#### What to do:
Please update the entries below by replacing "Hoteles" with "Hostales" wherever it occurs, and leave everything else unchanged.
====== Data excerpts ======
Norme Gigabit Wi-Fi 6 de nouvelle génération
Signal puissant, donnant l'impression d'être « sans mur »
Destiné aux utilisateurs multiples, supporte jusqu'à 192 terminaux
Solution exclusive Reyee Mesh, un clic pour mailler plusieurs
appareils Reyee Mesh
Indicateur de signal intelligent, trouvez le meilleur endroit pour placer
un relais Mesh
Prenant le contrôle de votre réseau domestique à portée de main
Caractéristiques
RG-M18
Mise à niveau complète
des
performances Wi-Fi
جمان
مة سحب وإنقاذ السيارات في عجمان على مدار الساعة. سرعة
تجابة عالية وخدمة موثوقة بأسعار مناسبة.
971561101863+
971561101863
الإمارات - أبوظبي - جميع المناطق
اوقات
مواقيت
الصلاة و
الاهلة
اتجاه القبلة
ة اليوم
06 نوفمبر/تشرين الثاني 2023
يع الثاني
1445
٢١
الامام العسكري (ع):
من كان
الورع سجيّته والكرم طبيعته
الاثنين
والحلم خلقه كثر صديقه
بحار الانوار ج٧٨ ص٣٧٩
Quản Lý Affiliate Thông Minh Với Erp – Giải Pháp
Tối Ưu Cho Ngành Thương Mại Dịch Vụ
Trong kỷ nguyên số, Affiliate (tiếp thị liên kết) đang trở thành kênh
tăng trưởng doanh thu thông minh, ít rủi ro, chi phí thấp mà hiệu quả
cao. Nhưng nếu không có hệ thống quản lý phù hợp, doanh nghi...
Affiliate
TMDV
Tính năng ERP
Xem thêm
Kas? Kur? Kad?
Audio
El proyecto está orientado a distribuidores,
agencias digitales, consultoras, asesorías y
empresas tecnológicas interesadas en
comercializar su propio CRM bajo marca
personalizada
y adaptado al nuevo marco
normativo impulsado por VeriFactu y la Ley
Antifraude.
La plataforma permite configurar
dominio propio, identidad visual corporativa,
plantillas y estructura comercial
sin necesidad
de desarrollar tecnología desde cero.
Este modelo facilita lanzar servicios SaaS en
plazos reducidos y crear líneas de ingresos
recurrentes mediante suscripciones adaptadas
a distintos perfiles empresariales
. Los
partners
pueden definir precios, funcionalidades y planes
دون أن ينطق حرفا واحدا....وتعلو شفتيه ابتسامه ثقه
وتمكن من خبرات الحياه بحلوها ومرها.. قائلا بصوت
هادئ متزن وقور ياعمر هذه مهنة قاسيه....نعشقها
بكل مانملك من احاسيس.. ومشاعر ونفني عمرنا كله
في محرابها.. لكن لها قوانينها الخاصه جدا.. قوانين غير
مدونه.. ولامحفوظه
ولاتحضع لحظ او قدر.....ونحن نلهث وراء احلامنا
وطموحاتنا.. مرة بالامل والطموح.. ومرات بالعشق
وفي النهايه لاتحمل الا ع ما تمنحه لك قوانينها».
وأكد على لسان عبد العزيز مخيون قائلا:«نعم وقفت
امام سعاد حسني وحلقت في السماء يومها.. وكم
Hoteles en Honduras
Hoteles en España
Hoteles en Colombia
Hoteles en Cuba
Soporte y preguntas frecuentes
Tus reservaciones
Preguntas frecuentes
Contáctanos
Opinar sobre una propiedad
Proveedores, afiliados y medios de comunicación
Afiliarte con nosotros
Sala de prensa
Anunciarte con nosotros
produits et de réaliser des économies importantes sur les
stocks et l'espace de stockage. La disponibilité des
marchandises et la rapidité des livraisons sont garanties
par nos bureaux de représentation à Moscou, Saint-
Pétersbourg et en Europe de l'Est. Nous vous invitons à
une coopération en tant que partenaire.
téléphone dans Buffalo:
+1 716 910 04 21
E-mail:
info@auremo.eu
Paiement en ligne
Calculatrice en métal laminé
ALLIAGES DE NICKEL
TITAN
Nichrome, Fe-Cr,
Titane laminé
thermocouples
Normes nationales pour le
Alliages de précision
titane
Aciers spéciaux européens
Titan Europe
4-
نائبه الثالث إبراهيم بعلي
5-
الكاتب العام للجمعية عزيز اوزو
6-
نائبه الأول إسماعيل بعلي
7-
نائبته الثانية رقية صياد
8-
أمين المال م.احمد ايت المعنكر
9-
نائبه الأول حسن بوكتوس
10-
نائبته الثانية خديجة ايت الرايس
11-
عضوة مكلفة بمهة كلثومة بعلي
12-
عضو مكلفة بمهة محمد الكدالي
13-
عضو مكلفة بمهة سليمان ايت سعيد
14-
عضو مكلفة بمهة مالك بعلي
======
#### Exercise answer:
Norme Gigabit Wi-Fi 6 de nouvelle génération
Signal puissant, donnant l'impression d'être « sans mur »
Destiné aux utilisateurs multiples, supporte jusqu'à 192 terminaux
Solution exclusive Reyee Mesh, un clic pour mailler plusieurs
appareils Reyee Mesh
Indicateur de signal intelligent, trouvez le meilleur endroit pour placer
un relais Mesh
Prenant le contrôle de votre réseau domestique à portée de main
Caractéristiques
RG-M18
Mise à niveau complète
des
performances Wi-Fi
جمان
مة سحب وإنقاذ السيارات في عجمان على مدار الساعة. سرعة
تجابة عالية وخدمة موثوقة بأسعار مناسبة.
971561101863+
971561101863
الإمارات - أبوظبي - جميع المناطق
اوقات
مواقيت
الصلاة و
الاهلة
اتجاه القبلة
ة اليوم
06 نوفمبر/تشرين الثاني 2023
يع الثاني
1445
٢١
الامام العسكري (ع):
من كان
الورع سجيّته والكرم طبيعته
الاثنين
والحلم خلقه كثر صديقه
بحار الانوار ج٧٨ ص٣٧٩
Quản Lý Affiliate Thông Minh Với Erp – Giải Pháp
Tối Ưu Cho Ngành Thương Mại Dịch Vụ
Trong kỷ nguyên số, Affiliate (tiếp thị liên kết) đang trở thành kênh
tăng trưởng doanh thu thông minh, ít rủi ro, chi phí thấp mà hiệu quả
cao. Nhưng nếu không có hệ thống quản lý phù hợp, doanh nghi...
Affiliate
TMDV
Tính năng ERP
Xem thêm
Kas? Kur? Kad?
Audio
El proyecto está orientado a distribuidores,
agencias digitales, consultoras, asesorías y
empresas tecnológicas interesadas en
comercializar su propio CRM bajo marca
personalizada
y adaptado al nuevo marco
normativo impulsado por VeriFactu y la Ley
Antifraude.
La plataforma permite configurar
dominio propio, identidad visual corporativa,
plantillas y estructura comercial
sin necesidad
de desarrollar tecnología desde cero.
Este modelo facilita lanzar servicios SaaS en
plazos reducidos y crear líneas de ingresos
recurrentes mediante suscripciones adaptadas
a distintos perfiles empresariales
. Los
partners
pueden definir precios, funcionalidades y planes
دون أن ينطق حرفا واحدا....وتعلو شفتيه ابتسامه ثقه
وتمكن من خبرات الحياه بحلوها ومرها.. قائلا بصوت
هادئ متزن وقور ياعمر هذه مهنة قاسيه....نعشقها
بكل مانملك من احاسيس.. ومشاعر ونفني عمرنا كله
في محرابها.. لكن لها قوانينها الخاصه جدا.. قوانين غير
مدونه.. ولامحفوظه
ولاتحضع لحظ او قدر.....ونحن نلهث وراء احلامنا
وطموحاتنا.. مرة بالامل والطموح.. ومرات بالعشق
وفي النهايه لاتحمل الا ع ما تمنحه لك قوانينها».
وأكد على لسان عبد العزيز مخيون قائلا:«نعم وقفت
امام سعاد حسني وحلقت في السماء يومها.. وكم
Hostales en Honduras
Hostales en España
Hostales en Colombia
Hostales en Cuba
Soporte y preguntas frecuentes
Tus reservaciones
Preguntas frecuentes
Contáctanos
Opinar sobre una propiedad
Proveedores, afiliados y medios de comunicación
Afiliarte con nosotros
Sala de prensa
Anunciarte con nosotros
produits et de réaliser des économies importantes sur les
stocks et l'espace de stockage. La disponibilité des
marchandises et la rapidité des livraisons sont garanties
par nos bureaux de représentation à Moscou, Saint-
Pétersbourg et en Europe de l'Est. Nous vous invitons à
une coopération en tant que partenaire.
téléphone dans Buffalo:
+1 716 910 04 21
E-mail:
info@auremo.eu
Paiement en ligne
Calculatrice en métal laminé
ALLIAGES DE NICKEL
TITAN
Nichrome, Fe-Cr,
Titane laminé
thermocouples
Normes nationales pour le
Alliages de précision
titane
Aciers spéciaux européens
Titan Europe
4-
نائبه الثالث إبراهيم بعلي
5-
الكاتب العام للجمعية عزيز اوزو
6-
نائبه الأول إسماعيل بعلي
7-
نائبته الثانية رقية صياد
8-
أمين المال م.احمد ايت المعنكر
9-
نائبه الأول حسن بوكتوس
10-
نائبته الثانية خديجة ايت الرايس
11-
عضوة مكلفة بمهة كلثومة بعلي
12-
عضو مكلفة بمهة محمد الكدالي
13-
عضو مكلفة بمهة سليمان ايت سعيد
14-
عضو مكلفة بمهة مالك بعلي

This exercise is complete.